Omit all pictures, and print word for word only the lines from the one containing "423 276 819" through the end of the data.

Data for analysis below:

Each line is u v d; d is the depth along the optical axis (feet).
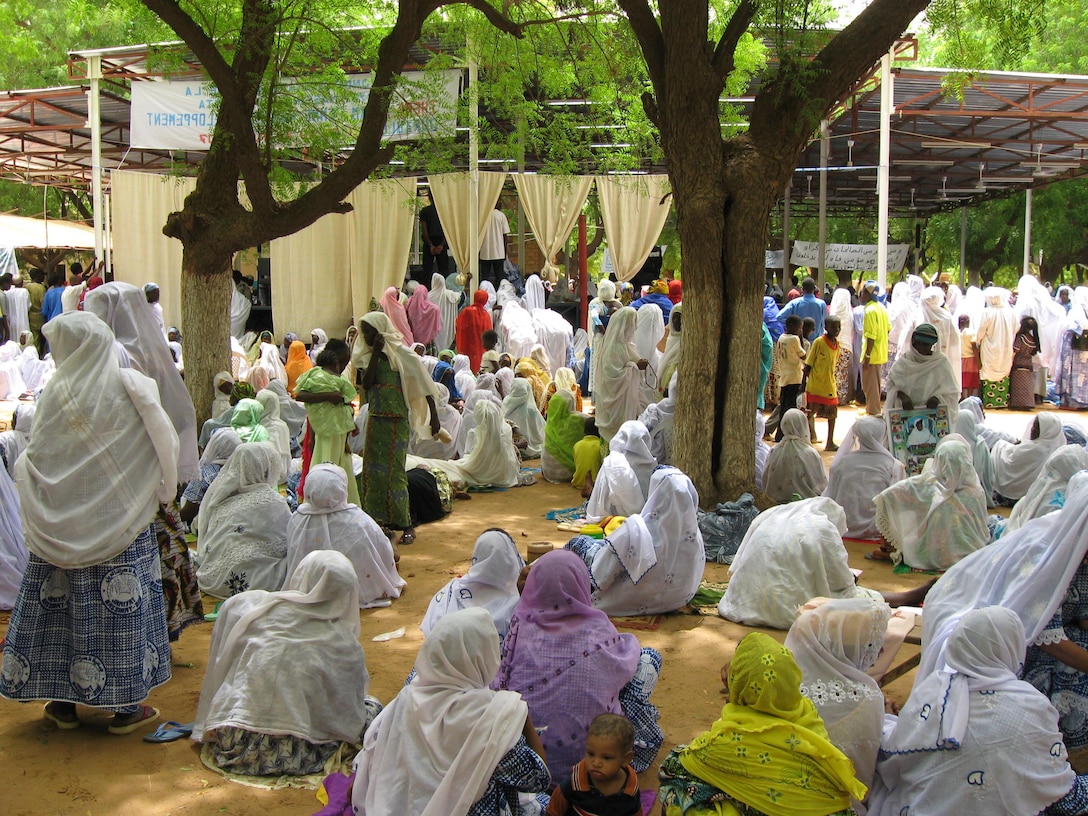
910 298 55.93
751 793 11.34
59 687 15.35
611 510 27.76
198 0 36.70
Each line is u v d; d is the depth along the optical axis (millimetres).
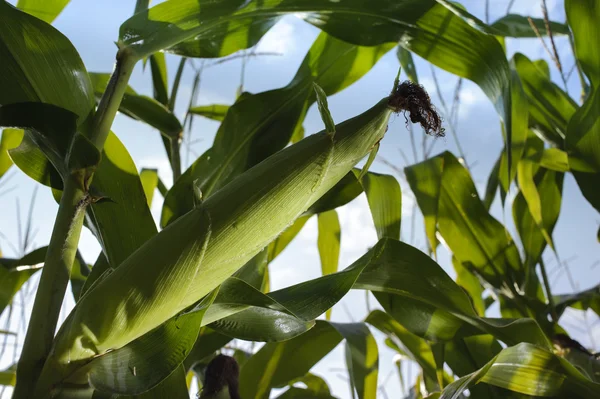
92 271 811
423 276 819
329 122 666
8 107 705
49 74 748
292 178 662
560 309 1059
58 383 632
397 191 889
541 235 1098
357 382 897
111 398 694
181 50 870
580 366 915
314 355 963
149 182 1119
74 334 637
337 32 927
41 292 662
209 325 741
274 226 666
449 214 1021
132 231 775
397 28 926
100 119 744
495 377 810
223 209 655
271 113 923
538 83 1139
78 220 685
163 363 637
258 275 897
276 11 872
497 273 1011
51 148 714
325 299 728
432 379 979
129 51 769
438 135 689
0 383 986
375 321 1005
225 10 826
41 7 924
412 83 689
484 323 819
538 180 1142
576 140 949
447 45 921
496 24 1081
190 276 650
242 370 957
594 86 941
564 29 1120
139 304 643
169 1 799
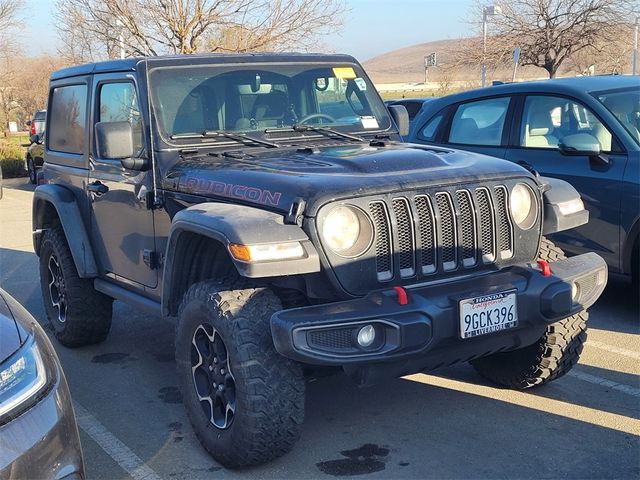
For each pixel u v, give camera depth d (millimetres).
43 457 2844
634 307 6504
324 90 5270
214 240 4047
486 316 3699
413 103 11172
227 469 3975
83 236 5598
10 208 14977
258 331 3684
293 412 3705
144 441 4367
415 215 3789
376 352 3500
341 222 3652
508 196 4098
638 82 6703
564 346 4477
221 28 17047
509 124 6941
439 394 4832
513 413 4512
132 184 4855
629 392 4766
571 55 22672
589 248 6203
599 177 6074
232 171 4145
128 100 4953
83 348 6074
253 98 4996
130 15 16422
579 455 3979
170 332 6426
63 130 5984
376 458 4031
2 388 2859
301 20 17250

End of Data for analysis.

Problem solution:
423 276 819
329 122 666
8 107 705
49 74 748
292 178 662
560 309 1059
58 383 632
397 191 889
541 235 1098
357 382 897
111 398 694
181 50 870
580 366 915
314 355 963
149 182 1119
74 334 637
337 32 927
41 292 662
209 325 741
274 226 666
449 214 1021
132 231 775
397 28 926
100 119 744
495 377 810
223 209 655
271 113 923
538 83 1139
78 220 685
163 363 637
258 275 897
276 11 872
497 273 1011
51 148 714
325 299 728
432 379 979
129 51 769
438 135 689
0 383 986
375 321 1005
225 10 826
41 7 924
412 83 689
484 323 819
538 180 1142
576 140 949
447 45 921
496 24 1081
190 276 650
242 370 957
594 86 941
564 29 1120
139 304 643
169 1 799
For each pixel u v, give camera depth d (millimetres).
43 457 2844
634 307 6504
324 90 5270
214 240 4047
486 316 3699
413 103 11172
227 469 3975
83 236 5598
10 208 14977
258 331 3684
293 412 3705
144 441 4367
415 215 3789
376 352 3500
341 222 3652
508 196 4098
638 82 6703
564 346 4477
221 28 17047
509 124 6941
439 394 4832
513 413 4512
132 184 4855
629 392 4766
571 55 22672
589 248 6203
599 177 6074
232 171 4145
128 100 4953
83 348 6074
253 98 4996
130 15 16422
579 455 3979
170 332 6426
63 130 5984
376 458 4031
2 388 2859
301 20 17250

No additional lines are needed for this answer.